The Roman Catholic Archdiocese of Atlanta has joined dozens of other religious institutions to have filed lawsuits seeking to overturn the so-called birth control mandate in the Patient Protection and Affordable Care Act.
The archdiocese’s suit, filed in U.S. District Court in Atlanta, said the institution seeks to vindicate one of the country’s most fundamental freedoms — the right to practice one’s religion without governmental interference. The government is trying to penalize all Catholic entities that refuse to pay for or facilitate access to abortion-inducing drugs, sterilization and contraception, the suit said.
Christ the King Catholic School, Catholic Charities of the Archdiocese of Atlanta and the Roman Catholic Archdiocese of Savannah are also plaintiffs in the litigation. It was filed against the Labor, Treasury and Health and Human Services departments.

# Source information

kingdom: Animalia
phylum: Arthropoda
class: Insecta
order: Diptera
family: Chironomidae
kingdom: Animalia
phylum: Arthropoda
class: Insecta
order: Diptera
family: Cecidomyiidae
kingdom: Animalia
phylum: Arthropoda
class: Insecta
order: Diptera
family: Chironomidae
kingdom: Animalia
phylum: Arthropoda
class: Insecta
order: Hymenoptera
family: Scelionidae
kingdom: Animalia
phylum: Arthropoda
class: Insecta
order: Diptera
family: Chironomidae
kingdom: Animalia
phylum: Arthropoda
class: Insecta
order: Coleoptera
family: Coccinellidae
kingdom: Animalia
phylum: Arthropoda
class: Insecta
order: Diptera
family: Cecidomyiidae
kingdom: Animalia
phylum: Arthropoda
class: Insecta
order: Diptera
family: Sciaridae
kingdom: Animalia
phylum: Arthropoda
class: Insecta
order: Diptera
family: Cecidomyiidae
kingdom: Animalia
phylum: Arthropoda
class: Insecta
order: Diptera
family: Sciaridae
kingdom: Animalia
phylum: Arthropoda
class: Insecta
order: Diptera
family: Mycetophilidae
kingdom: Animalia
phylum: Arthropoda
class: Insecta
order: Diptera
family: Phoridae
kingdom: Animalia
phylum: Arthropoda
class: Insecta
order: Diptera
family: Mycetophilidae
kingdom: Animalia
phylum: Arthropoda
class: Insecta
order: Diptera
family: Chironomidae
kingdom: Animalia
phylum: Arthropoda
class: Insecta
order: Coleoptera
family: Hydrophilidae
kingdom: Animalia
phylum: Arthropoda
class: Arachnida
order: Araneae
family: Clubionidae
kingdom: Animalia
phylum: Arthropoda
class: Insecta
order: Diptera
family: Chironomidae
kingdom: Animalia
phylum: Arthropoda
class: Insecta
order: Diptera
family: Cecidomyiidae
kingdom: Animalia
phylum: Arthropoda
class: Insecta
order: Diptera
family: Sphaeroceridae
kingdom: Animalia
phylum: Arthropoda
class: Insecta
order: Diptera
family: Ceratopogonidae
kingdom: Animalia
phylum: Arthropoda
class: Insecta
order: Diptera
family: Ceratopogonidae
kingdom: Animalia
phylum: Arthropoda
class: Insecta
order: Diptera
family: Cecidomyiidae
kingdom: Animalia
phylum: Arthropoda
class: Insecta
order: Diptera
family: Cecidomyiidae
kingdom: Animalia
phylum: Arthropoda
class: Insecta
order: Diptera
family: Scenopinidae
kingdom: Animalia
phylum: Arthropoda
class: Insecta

# Brief 1
Output the article about the Atlanta archdiocese's lawsuit above the data without changes, from "The archdiocese’s suit, filed" up to and including "Human Services departments.".
# Brief 2
Translate this sentence from the article about the Atlanta archdiocese's lawsuit into Spanish: "Christ the King Catholic School, Catholic Charities of the Archdiocese of Atlanta and the Roman Catholic Archdiocese of Savannah are also plaintiffs in the litigation."
# Brief 3
Extend the article about the Atlanta archdiocese's lawsuit, which comes before the data, by writing what follows its final sentence.

# Expected answer 1
The archdiocese’s suit, filed in U.S. District Court in Atlanta, said the institution seeks to vindicate one of the country’s most fundamental freedoms — the right to practice one’s religion without governmental interference. The government is trying to penalize all Catholic entities that refuse to pay for or facilitate access to abortion-inducing drugs, sterilization and contraception, the suit said.
Christ the King Catholic School, Catholic Charities of the Archdiocese of Atlanta and the Roman Catholic Archdiocese of Savannah are also plaintiffs in the litigation. It was filed against the Labor, Treasury and Health and Human Services departments.

# Expected answer 2
Christ the King Catholic School, Catholic Charities of the Archdiocese of Atlanta y la Arquidiócesis Católica Romana de Savannah también son demandantes en el litigio.

# Expected answer 3
“We are undertaking this action because the stakes are so incredibly high,” Wilton Gregory, Archbishop of Atlanta, said. “… The unchallenged results of the [Health and Human Services] mandate would require that we compromise or violate our religious faith and ethical beliefs.”
Similar cases have been filed across the country. In May, for example, 43 plaintiffs, including 13 Catholic dioceses and the University of Notre Dame, filed suits in a number of federal courts.
The Obama Administration is addressing the religious concerns raised by the Catholic archdioceses, the Justice Department said last week in a response to a similar lawsuit filed by the Roman Catholic Archbishop of Washington and Catholic University.
In recent months, the administration has amended the Affordable Care Act’s regulations to ensure that no enforcement actions will be taken against religious institutions through at least Jan. 1, 2014. In the meantime, the administration will propose and finalize amendments to the law to accommodate religious objections to covering contraceptive services, the Justice Department filing said.
The Atlanta lawsuit says the law’s exemption for “religious employers” is so narrowly written that the archdioceses do not know whether they qualify. Before finding out if they do, they must “submit to an intrusive and arbitrary governmental investigation,” the suit said.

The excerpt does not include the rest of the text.